En toch kom ik er graag, mits tenminste de plaatselijke Borussia thuis speelt. Voor de verklaring waarom een club uit een relatief kleine stad onder de rook van metropolen Düsseldorf en Keulen zo groot kon worden, moet je terug naar de jaren ’70. Jaren waarin Gladbach spot met alle tot dan toe geldende Duitse voetbalprincipes. Gründlichkeit, kampfen, en Ausdauer? Niks ervan. Gladbach huldigt het mooie, artistieke voetbal en heeft liefhebbers over heel Duitsland: de grootste fanclub is in Beieren gevestigd. Voor iedere thuiswedstrijd stikt het tegenwoordig ook van de Nederlanders en Belgen die zich laven aan de voetbalcultuur in de Bundesliga.
Die Seele brennt
Het nieuwe Borussia-Park is ruim, comfortabel, goed bereikbaar en volgens iedere supporter van veertig of ouder lang niet zo leuk als de vroegere Bökelberg. Kan zijn, maar voor een nieuwbouwstadion is het een geweldige thuishaven. Shuttlebussen pendelen op en neer tussen het station en het stadion. Ieder vertrek is een nieuw antwoord op het logistieke vraagstuk: hoeveel Duitsers passen er in een bus? Misschien daarom doet niemand moeilijk over het meenemen van glazen flessen bier: al zou je ermee willen gooien, veel succes.

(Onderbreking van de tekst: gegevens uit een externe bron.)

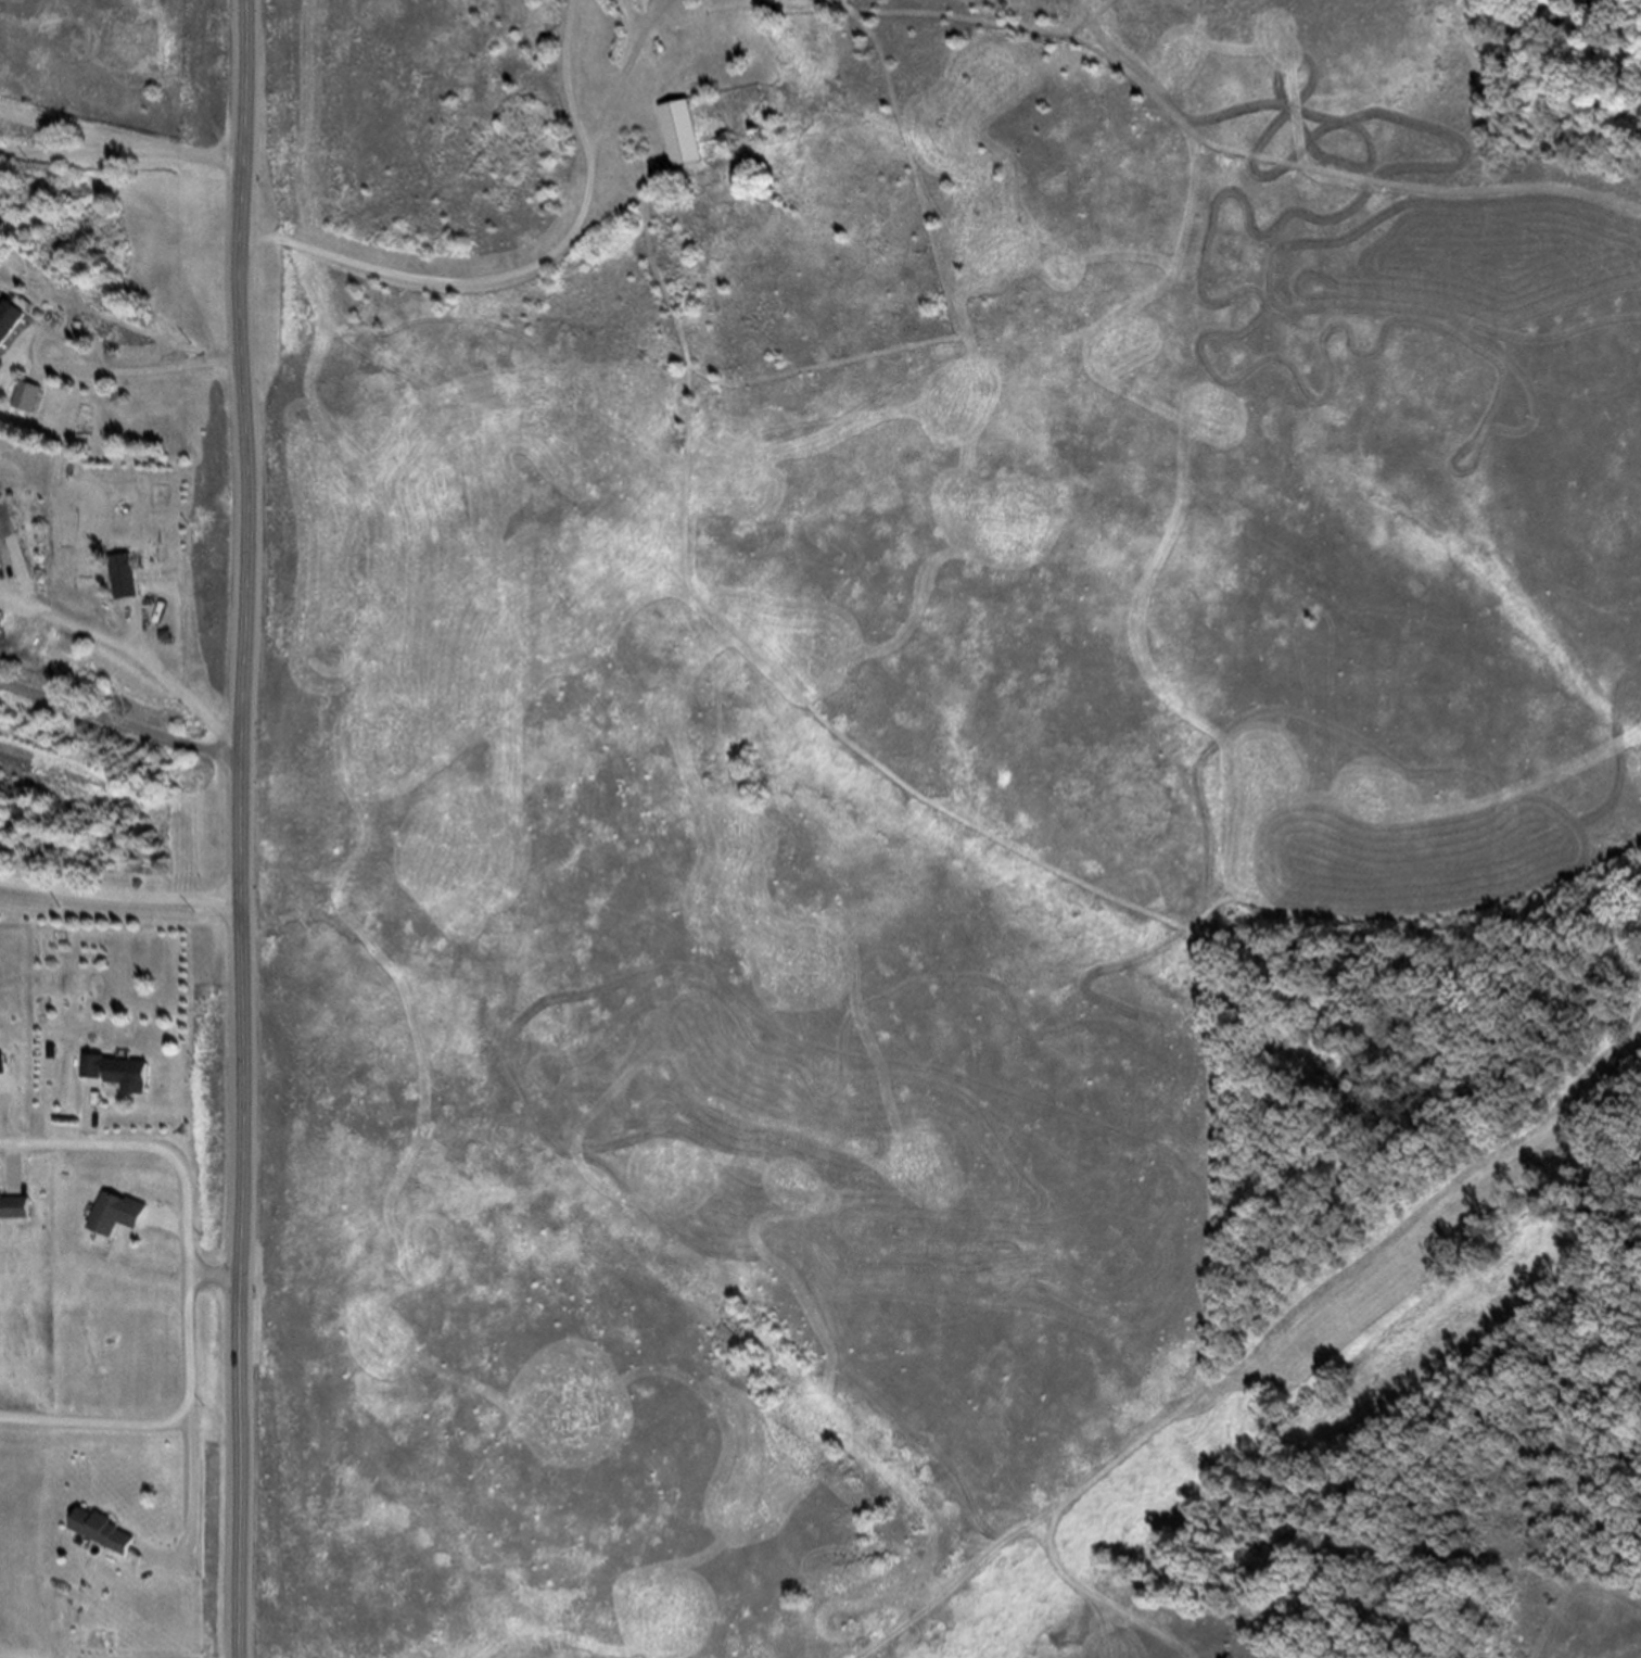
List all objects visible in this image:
building: (685, 138)
road: (1197, 138)
road: (122, 140)
road: (91, 157)
road: (543, 265)
building: (10, 324)
road: (147, 374)
building: (30, 399)
building: (0, 490)
building: (19, 545)
building: (2, 558)
building: (130, 582)
road: (142, 635)
road: (139, 654)
road: (123, 723)
road: (921, 790)
road: (247, 829)
road: (123, 896)
road: (1410, 923)
building: (125, 1072)
building: (114, 1094)
road: (124, 1136)
road: (37, 1161)
road: (182, 1168)
building: (20, 1190)
building: (19, 1206)
building: (125, 1212)
building: (139, 1238)
road: (183, 1253)
road: (1266, 1346)
road: (166, 1428)
road: (184, 1514)
building: (105, 1528)
building: (130, 1565)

Het stadion is aan de buitenkant niet mooi. Dat is ook moeilijk – we kunnen maar een handvol voetbaltempels noemen die zelfs van buiten adembenemend zijn. Binnen zie je een waar pareltje. Op de Nordkurve kan de fanatieke aanhang zijn gang gaan, de rest van het stadion mag zich in comfort verheugen op een belangrijke wedstrijd. Gladbach zit in de titelrace, maar heeft in TSG Hoffenheim een lastige tegenstander. Over de wedstrijd zullen we weinig vertellen, simpelweg omdat het niet zo boeiend was allemaal. Gladbach kwam op 1-0, de wedstrijd wordt even stilgelegd vanwege lelijke banners aan het adres van Hoffenheims suikeroom Dietmar Hopp.
Leuk detail: Hopp is ook de baas bij het medicijnenconcern dat nu druk bezig is om het coronavirus de wereld uit te helpen, maar dat telde op deze middag in februari nog niet. Uiteindelijk haalt het lijdend voorwerp ook sportief nog revanche op de Fohlenelf: in de slotfase wordt het 1-1 en kan er een streep door de titelambities van Gladbach, een leuke jonge ploeg. Tamelijk gedisciplineerd vertrekt de menigte terug – geen focaal punt, het lijkt alsof echt de hele regio ook deze zaterdag weer is uitgelopen. Zoals het prachtige clublied beweert: die Seele brennt für Mönchengladbach. Titel of geen titel.